= Zoroastrianism and slavery =

Zoroastrianism is considered one of the religions that legalized slavery, where poor slaves were brought in from wars.

== Sasanian Iran ==
Under this period Roman prisoners of war were used in farming in Babylonia, Shush, and Persis.

=== Sasanian laws on slavery ===
Some of the laws governing the ownership and treatment of slaves can be found in the legal compilation called the Matigan-i Hazar Datistan, a collection of rulings by Sasanian judges. Principles that can be inferred from the laws include:

- Sources of slaves were both foreign (e.g., non-Zoroastrians captives from warfare or raiding or slaves imported from outside the Empire by traders) or domestic (e.g., hereditary slaves, children sold into slavery by their fathers, or criminals enslaved as punishment). Some cases suggest that a criminal's family might also be condemned to servitude. At the time of the manuscript's composition, Iranian slavery was hereditary on the mother's side (so that a child of a free man and a slave woman would be a slave), although the author reports that in earlier Persian history it may have been the opposite, being inherited from the father's side.
- Slave-owners had the right to the slaves' income.
- While slaves were formally chattel (property) and were liable to the same legal treatment as nonhuman property (for example, they could be sold at will, rented, owned jointly, inherited, given as security for a loan, etc.), Sasanian courts did not treat them completely as objects; for example, slaves were allowed to testify in court in cases concerning them, rather than only permitted to be represented by their owners.
- Slaves were often given to the Zoroastrian fire temples as a pious offering, in which case they and their descendants would become temple-slaves.
- Excessive cruelty towards slaves could result in the owners' being brought to court; a court case involving a slave whose owner tried to drown him in the Tigris River is recorded, though without stating the outcome of the case.
- If a non-Zoroastrian slave, such as a Christian slave, converted to Zoroastrianism, he or she could pay his or her price and attain freedom; i.e., as long as the owner was compensated, manumission was required.
- Owners could also voluntarily manumit their slaves, in which case the former slave became a subject of the Sasanian King of Kings and could not lawfully be re-enslaved later. Manumissions were recorded, which suggests that a freedman who was challenged would be able to document their free status.
- Uniquely in comparison to Western slave systems, Sasanian slavery recognized partial manumission (relevant in the case of a jointly owned slave, only some of whose owners were willing to manumit). In case of a slave who was, e.g., one-half manumitted, the slave would serve in alternating years.

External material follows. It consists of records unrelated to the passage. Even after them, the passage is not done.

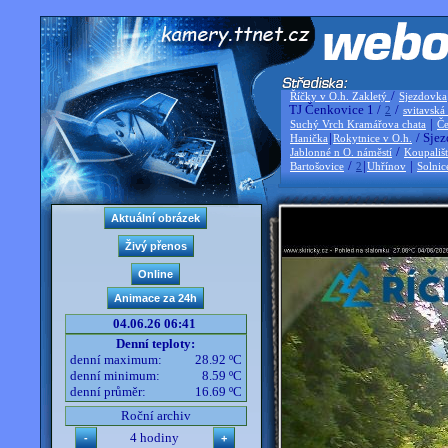
/
Říčky v O.h. Zakletý
Sjezdovka
TJ Čenkovice 1 /
/
2
svitavská
|
Suchý Vrch Kramářova chata
Če
|
/ Sjez
Hanička
Rokytnice v O.h.
/
Jablonné n O. náměstí
Koupališ
/
|
|
Bartošovice
2
Uhřínov
Solnic
04.06.26 06:41
Denní teploty:
denní maximum:
28.92 ºC
denní minimum:
8.59 ºC
denní průměr:
16.69 ºC
Roční archiv
4 hodiny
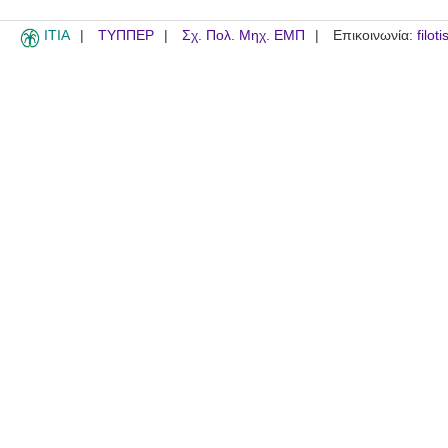
ITIA
ΤΥΠΠΕΡ
Σχ. Πολ. Μηχ. ΕΜΠ
Επικοινωνία:
filot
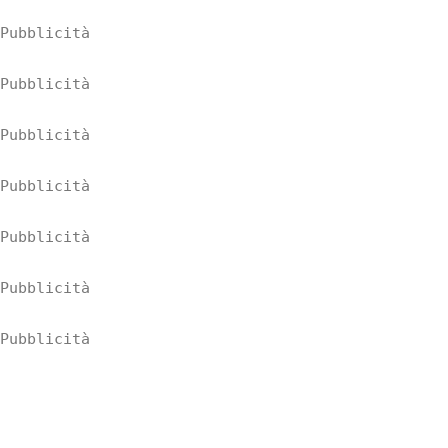
Pubblicità
Pubblicità
Pubblicità
Pubblicità
Pubblicità
Pubblicità
Pubblicità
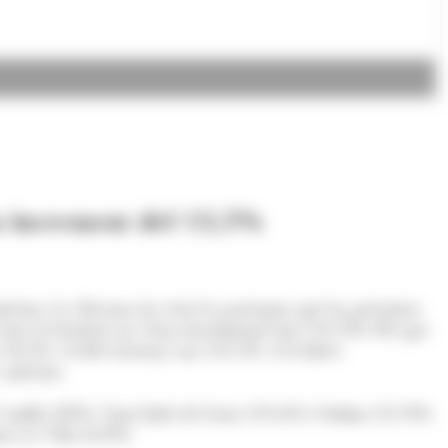
un increment del 12,5%
erior. La Massana ha estat la parròquia que ha presentat
tat el territori on s'han incrementat més (12,5%). Pel que
 10,2%, el dels terrenys un 113,3%, el d'altres
anterior.
Canillo (28%), Sant Julià de Lòria (19,6%) i Ordino (15,9%).
a la Vella (0,8%).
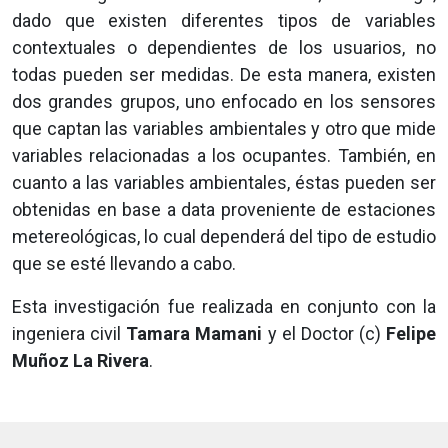
dado que existen diferentes tipos de variables
contextuales o dependientes de los usuarios, no
todas pueden ser medidas. De esta manera, existen
dos grandes grupos, uno enfocado en los sensores
que captan las variables ambientales y otro que mide
variables relacionadas a los ocupantes. También, en
cuanto a las variables ambientales, éstas pueden ser
obtenidas en base a data proveniente de estaciones
metereológicas, lo cual dependerá del tipo de estudio
que se esté llevando a cabo.
Esta investigación fue realizada en conjunto con la
ingeniera civil
Tamara Mamani
y el Doctor (c)
Felipe
Muñoz La Rivera
.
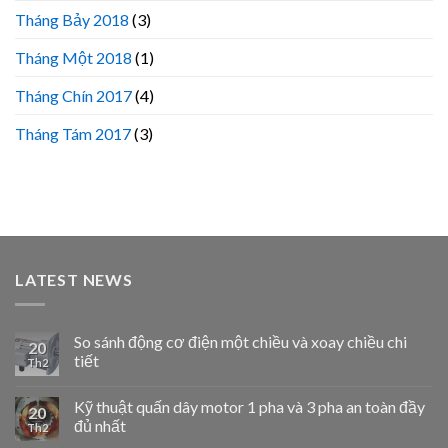
Tháng Bảy 2018
(3)
Tháng Một 2018
(1)
Tháng Chín 2017
(4)
Tháng Tám 2017
(3)
LATEST NEWS
So sánh động cơ điện một chiều và xoay chiều chi
20
tiết
Th2
Kỹ thuật quấn dây motor 1 pha và 3 pha an toàn đầy
20
đủ nhất
Th2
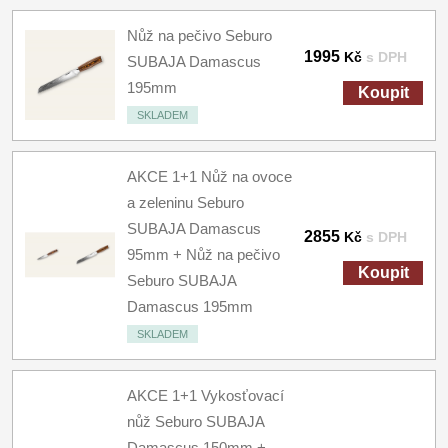
Nůž na pečivo Seburo
1995
Kč
s DPH
SUBAJA Damascus
195mm
Koupit
SKLADEM
AKCE 1+1 Nůž na ovoce
a zeleninu Seburo
SUBAJA Damascus
2855
Kč
s DPH
95mm + Nůž na pečivo
Koupit
Seburo SUBAJA
Damascus 195mm
SKLADEM
AKCE 1+1 Vykosťovací
nůž Seburo SUBAJA
Damascus 150mm +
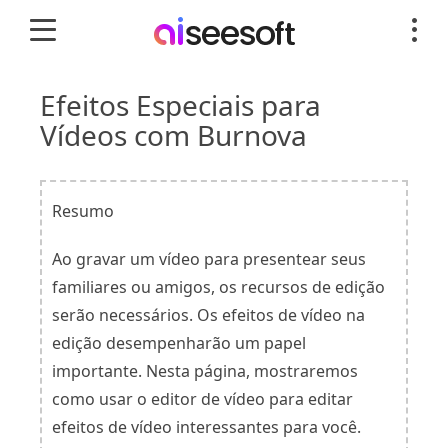
Efeitos Especiais para
Vídeos com Burnova
Resumo
Ao gravar um vídeo para presentear seus
familiares ou amigos, os recursos de edição
serão necessários. Os efeitos de vídeo na
edição desempenharão um papel
importante. Nesta página, mostraremos
como usar o editor de vídeo para editar
efeitos de vídeo interessantes para você.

To free a slave (irrespective of his or her faith) was considered a good deed. Slaves had some rights including keeping gifts from the owner and at least three days of rest in the month.

== Mazdakism ==

Ibn al-Athir stated that Mazdak treated men, women, slaves, and female slaves equally, but he treated slaves and female slaves as property, distributing them among people.

== Parsis ==

Maneckji Nusservanji Dhalla stated that the Parsis in India used to buy male and female slaves from the Indian. Also in Rivayats, a collection of letters in which Parsis inquires about Zoroastrian religious rulings, include questions about slaves and religious duties. It is deduced that the Parsis purchased male, female (ayah), and child slaves. It is also mentioned that there were Zoroastrian slaves employed in arduous domestic work and on farms. A slave was tied to the land, and if the owner sold the land, the slave's ownership would pass to the buyer. Furthermore, it is noted that the Parsis forbade themselves from eating food prepared by non-Zoroastrians, considering it unclean. The Zoroastrians differed in their views on the conversion of slaves to Zoroastrianism. Zoroastrians in Iran believed they should be accepted into the faith, while others in Parsis refused, arguing that Zoroastrianism was not a proselytizing religion. A third from also some Parsis, more moderate view advocated accepting them, not for conversion but to facilitate their integration into the faith.  The Parthians' life with slaves included ritual purity rules, such as accepting food prepared by them. It is concluded that the majority of their slaves were Hindus, although there are indications that some were also Christians or slaves who converted to Christianity.

== Reasons for exclusion ==
Slaves were a number of prisoners of war taken by non-Iranians, or those kidnapped and sold as slaves. However, a Zoroastrian could also become a slave if one of his parents was a slave, or if he had debts he could not repay, or if a family member sold him if he was unable to help. The majority of slaves Zoroastrians were who could not pay their debts.